Jever - Das Ende der Milchquote und liberalisierte Märkte, das „nicht zu Ende gedachte“ Landesraumordnungsprogramm und eine Fülle von Verordnungen und Gesetzen, die Landwirten das Leben erschweren: Niedersachsens Landvolk-Präsident Werner Hilse hat als Redner auf dem Agrar-Forum der Volksbank Jever eine Fülle von Themen angeschnitten.

Einer, der im Vortrag Hilses überhaupt nicht gut wegkam, war Niedersachsens Landwirtschaftsminister Christian Meyer von den Grünen: Der bremse mit seiner von Ideologien geprägten Politik die Bauern aus und habe bisher für die Landwirte überhaupt nichts erreicht. Als ein Beispiel nannte Hilse die Debatte um den Moorschutz, der die Weiterentwicklung der Landwirtschaft behindere.

Hilse vertraut den Selbstheilungskräften des Marktes und machte klar: „Wenn vorne kein Geld verdient wird, dann können die ihren ganzen ideologischen Quatsch vergessen.“ Zur freien Marktwirtschaft gehörten auch mal Schweißperlen auf der Stirn, erklärte der Landvolk-Präsident zu möglichen Preisschwankungen. Nationale Märkte seien in der vernetzten Welt ohnehin nicht mehr möglich, so Hilse. „Liberalisierte Märkte schaffen mehr Chancen und eine steigende Nachfrage, damit auch steigende Preise und bessere Erträge für die Landwirte.“ Das Gegenteil wären staatlich regulierte Märkte. „Aber das hat noch nie gut funktioniert.“

Hilse fordert zudem mehr Anerkennung für die Landwirte ein: „Wir sind weder Tierquäler, noch vergiften wir unsere Äcker und Gewässer. Eine nachhaltige Landwirtschaft ist in unserem eigenen Interesse“, so der Landvolk-Präsident. Er nannte zudem Zahlen, dass trotz der wachsenden Zahl von Menschen, die sich hierzulande vegetarisch oder vegan ernährten, der Fleischverbrauch in der Summe keineswegs gesunken sei. Auch der Anteil von Biofleisch sei deutlich geringer, als viele vermuteten: Dessen Anteil liege bei gerade mal einem Prozent.

Gesammelte Daten
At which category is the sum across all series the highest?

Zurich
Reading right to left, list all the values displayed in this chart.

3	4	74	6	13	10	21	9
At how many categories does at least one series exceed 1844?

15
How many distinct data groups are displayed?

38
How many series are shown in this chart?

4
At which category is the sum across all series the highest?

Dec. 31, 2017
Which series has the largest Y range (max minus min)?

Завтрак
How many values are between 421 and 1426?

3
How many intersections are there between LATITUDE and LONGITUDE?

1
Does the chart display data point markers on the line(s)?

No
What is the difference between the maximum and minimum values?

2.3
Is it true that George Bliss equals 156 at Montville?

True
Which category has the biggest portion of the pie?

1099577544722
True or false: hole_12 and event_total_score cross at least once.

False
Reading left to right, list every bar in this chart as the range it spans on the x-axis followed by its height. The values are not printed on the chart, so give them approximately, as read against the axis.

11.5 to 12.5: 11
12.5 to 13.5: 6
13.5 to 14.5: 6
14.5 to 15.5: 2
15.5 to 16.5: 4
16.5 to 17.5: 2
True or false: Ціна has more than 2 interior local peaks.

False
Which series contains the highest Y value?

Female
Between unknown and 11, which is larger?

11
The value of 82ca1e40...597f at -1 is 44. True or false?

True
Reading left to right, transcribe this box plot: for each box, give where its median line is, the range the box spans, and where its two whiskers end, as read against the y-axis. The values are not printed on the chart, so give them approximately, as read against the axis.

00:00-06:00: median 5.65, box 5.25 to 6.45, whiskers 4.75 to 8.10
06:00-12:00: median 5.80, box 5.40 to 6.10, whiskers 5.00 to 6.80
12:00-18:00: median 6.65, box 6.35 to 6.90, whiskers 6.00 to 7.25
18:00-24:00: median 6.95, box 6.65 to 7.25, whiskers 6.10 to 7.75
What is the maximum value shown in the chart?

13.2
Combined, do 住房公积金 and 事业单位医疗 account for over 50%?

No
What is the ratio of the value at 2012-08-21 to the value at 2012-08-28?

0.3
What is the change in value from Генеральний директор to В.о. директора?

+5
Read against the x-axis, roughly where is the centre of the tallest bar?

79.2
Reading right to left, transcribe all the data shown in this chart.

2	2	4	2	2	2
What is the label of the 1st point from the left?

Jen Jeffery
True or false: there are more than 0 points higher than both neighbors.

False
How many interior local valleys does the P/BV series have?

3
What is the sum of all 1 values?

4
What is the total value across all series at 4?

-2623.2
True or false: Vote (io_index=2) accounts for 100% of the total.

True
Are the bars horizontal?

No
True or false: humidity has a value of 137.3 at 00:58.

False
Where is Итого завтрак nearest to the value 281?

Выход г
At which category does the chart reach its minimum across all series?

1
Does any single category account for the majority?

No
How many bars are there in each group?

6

■ **Aufgaben**
1/ Beantworte zum Lesetext über das Agrar-Forum kurz diese Fragen:
(a) Welcher Partei gehört Niedersachsens Landwirtschaftsminister Christian Meyer an?
(b) Welche Debatte nannte Hilse als Beispiel dafür, dass die Weiterentwicklung der Landwirtschaft behindert werde?
(c) Wie hoch ist laut Hilse der Anteil von Biofleisch?
2/ Führe den Lesetext über Hilses Vortrag auf dem Agrar-Forum nach seinem letzten Satz weiter.
Die Datensätze stehen in keinem Zusammenhang mit dem Text.

■ **Lösungen**
1/
(a) Den Grünen.
(b) Die Debatte um den Moorschutz.
(c) Bei gerade mal einem Prozent.

2/
Rund 60 Gäste, die meisten aus der hiesigen Landwirtschaft, hatten sich zum Bauernfrühstück der Volksbank eingefunden und diskutierten mit ihrem Verbandschef Fragen von Grünlandschutz und Weidetierhaltung, zu Entwicklungen des Milchpreises und Produktivität in der Landwirtschaft.


Und es ging um die Diskrepanz zwischen der von der Politik ideologisierten Landwirtschaft und dem tatsächlichen Verhalten der Verbraucher, die nach wie vor zuallererst auf den Preis der Lebensmittel achten.